PS : forte tension entre Strauss-Kahn et Hollande [ 13/01/06 ]
La percée de Ségolène Royal dans les sondages et les conditions dans lesquelles s'est décidé son voyage au Chili continuent de semer le trouble au PS. Alors que Jack Lang a protesté la semaine dernière, Dominique Strauss-Kahn a, plus discrètement, mais fermement, averti François Hollande : « Il n'y a pas de privatisation du parti. » L'ancien patron de Bercy reprochait au premier secrétaire du PS d'avoir autorisé le voyage de sa compagne sans véritable concertation avec le responsable des relations internationales, Pierre Moscovici (proche de DSK). Sa mauvaise humeur n'est pas retombée, et un nouvel accrochage a eu lieu mercredi en pleine réunion du secrétariat national du PS. Alors que la direction du parti examinait la préparation d'une mobilisation des élus socialistes contre le gouvernement (prévue pour mars), François Hollande a donné la parole à plusieurs dirigeants avant de se tourner vers DSK... officiellement chargé des élus. L'intéressé a, du coup, fait cette remarque cinglante : « La prochaine fois que tu touches au domaine d'un secrétaire national, tu commences par lui donner la parole. » Et d'insister : « C'est valable sur cette question comme sur le reste. » Derrière « l'absence de clarté dans le fonctionnement de la direction » qu'ils dénoncent, les proches de DSK s'inquiètent surtout de la tournure que prend la campagne pour l'investiture présidentielle. Le PS « ne va pas tenir dix mois si tous les jours il y a des croche-pieds », a déclaré Pierre Moscovici hier sur Canal+. Il n'a pas été jusqu'à demander, comme l'a fait Laurent Fabius, une anticipation de la désignation (prévue pour novembre), mais il a estimé qu'il fallait « donner de l'ordre à ce processus ». En clair, DSK et ses amis veulent que François Hollande organise une sélection parmi les candidats de la majorité du PS (Royal, Lang, DSK, Hollande...) avant que le champion désigné n'aille affronter Laurent Fabius devant le vote des militants. Ce serait une autre façon d'accélérer le calendrier en laissant moins de temps à Ségolène Royal de se constituer un réseau, à François Hollande de se refaire une santé (après le « non » au référendum) ou à Lionel Jospin de se poser en recours.

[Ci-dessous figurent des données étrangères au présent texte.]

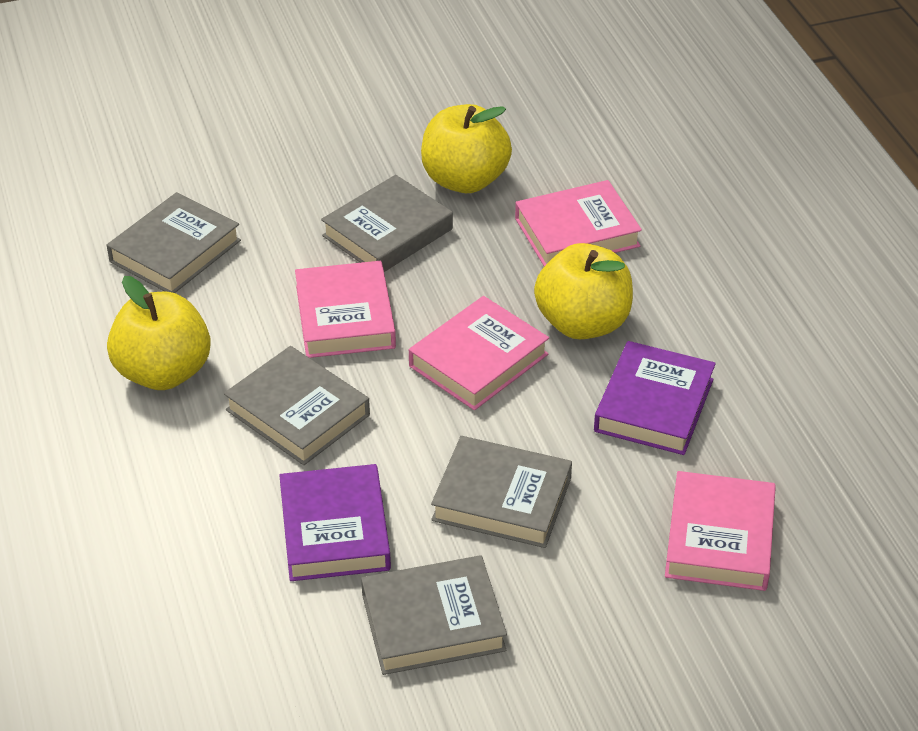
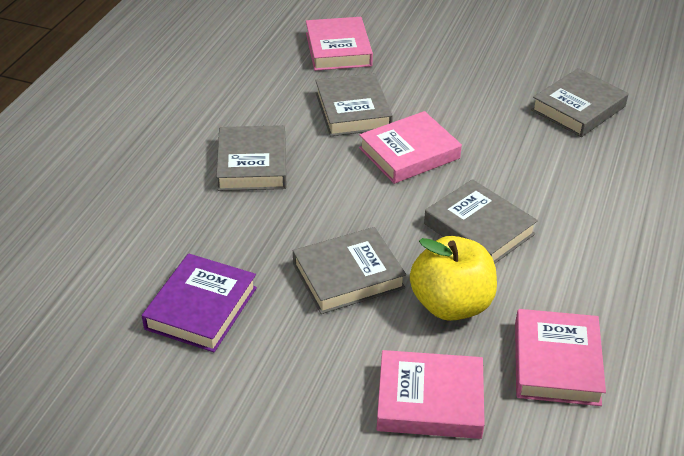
purple book: 2 -> 1
yellow apple: 3 -> 1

Ainsi s'expliquerait l'apparté tendu lui aussi entre François Hollande et Ségolène Royal que de nombreux élus ont entendu à l'Assemblée Nationale avant le départ de Ségo au Chili : "Il faut qu'on en parle, tu me mets dans une situation impossible" ...
Ce qui a permis à DSK de confirmer sa candidature lors de son meeting de l'Hay les Roses, où il a notamment affirmé "j'agirai en homme libre".
Il a aussi présenté sa stratégie d'union de la gauche et l'ébauche d'une ligne "audacieuse et réaliste".
Un tryptique - trés à la mode le tryptique, Fabius a le sien - Solution, Imagination, Résolution. Yes Sir !
Pour rassembler une idée simple mais étonnante : un programme commun de critiques contre la droite et plus classiquement une liste de 10 urgences à traiter dans les cinq ans. La machine semble se mettre en route, il est temps.